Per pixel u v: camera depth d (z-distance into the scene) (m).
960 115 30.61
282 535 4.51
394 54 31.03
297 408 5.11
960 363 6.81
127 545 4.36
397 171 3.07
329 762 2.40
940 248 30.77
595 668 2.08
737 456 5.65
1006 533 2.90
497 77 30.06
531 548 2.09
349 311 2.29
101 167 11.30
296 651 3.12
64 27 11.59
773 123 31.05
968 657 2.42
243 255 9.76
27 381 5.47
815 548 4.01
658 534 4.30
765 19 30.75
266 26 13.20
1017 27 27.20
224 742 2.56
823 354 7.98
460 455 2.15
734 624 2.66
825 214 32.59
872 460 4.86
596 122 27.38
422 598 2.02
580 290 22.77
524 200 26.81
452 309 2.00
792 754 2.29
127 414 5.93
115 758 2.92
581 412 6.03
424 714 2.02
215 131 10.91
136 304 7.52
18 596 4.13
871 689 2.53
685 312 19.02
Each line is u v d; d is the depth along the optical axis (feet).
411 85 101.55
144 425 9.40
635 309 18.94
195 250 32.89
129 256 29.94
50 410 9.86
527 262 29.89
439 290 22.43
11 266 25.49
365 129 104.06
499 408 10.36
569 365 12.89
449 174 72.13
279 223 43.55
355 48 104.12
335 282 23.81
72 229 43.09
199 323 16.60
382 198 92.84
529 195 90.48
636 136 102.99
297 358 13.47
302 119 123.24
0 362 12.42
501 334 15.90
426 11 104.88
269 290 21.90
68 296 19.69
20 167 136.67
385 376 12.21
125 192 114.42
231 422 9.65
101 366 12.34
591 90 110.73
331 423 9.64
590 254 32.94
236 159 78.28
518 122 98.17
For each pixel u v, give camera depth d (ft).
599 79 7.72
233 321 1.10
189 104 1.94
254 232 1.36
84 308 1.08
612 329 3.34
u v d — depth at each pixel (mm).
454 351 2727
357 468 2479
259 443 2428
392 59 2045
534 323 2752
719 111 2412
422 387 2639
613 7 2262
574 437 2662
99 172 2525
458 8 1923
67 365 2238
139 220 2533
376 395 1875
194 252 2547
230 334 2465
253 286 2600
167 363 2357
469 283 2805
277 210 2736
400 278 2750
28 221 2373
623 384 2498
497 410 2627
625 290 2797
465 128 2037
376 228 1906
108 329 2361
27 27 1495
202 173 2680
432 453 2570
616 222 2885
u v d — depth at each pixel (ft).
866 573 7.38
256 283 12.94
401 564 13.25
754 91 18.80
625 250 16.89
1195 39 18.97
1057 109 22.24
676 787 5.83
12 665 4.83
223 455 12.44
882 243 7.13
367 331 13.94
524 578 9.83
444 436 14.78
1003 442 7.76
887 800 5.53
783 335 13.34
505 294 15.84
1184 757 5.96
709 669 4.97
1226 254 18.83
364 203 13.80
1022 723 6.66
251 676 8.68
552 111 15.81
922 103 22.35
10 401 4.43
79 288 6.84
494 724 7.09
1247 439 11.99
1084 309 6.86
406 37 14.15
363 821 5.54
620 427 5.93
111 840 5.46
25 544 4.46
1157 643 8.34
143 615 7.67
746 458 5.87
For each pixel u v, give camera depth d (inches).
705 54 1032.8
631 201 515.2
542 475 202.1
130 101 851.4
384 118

[EXERCISE]:
The answer must be the line containing "12 665 4.83" and every line after it through the last line of the records above, repeated exactly.

[SOLUTION TO THE EXERCISE]:
12 665 4.83
223 455 12.44
882 243 7.13
367 331 13.94
524 578 9.83
444 436 14.78
1003 442 7.76
887 800 5.53
783 335 13.34
505 294 15.84
1184 757 5.96
709 669 4.97
1226 254 18.83
364 203 13.80
1022 723 6.66
251 676 8.68
552 111 15.81
922 103 22.35
10 401 4.43
79 288 6.84
494 724 7.09
1247 439 11.99
1084 309 6.86
406 37 14.15
363 821 5.54
620 427 5.93
111 840 5.46
25 544 4.46
1157 643 8.34
143 615 7.67
746 458 5.87
For each pixel u v, give camera depth d (inches).
705 54 1032.8
631 201 515.2
542 475 202.1
130 101 851.4
384 118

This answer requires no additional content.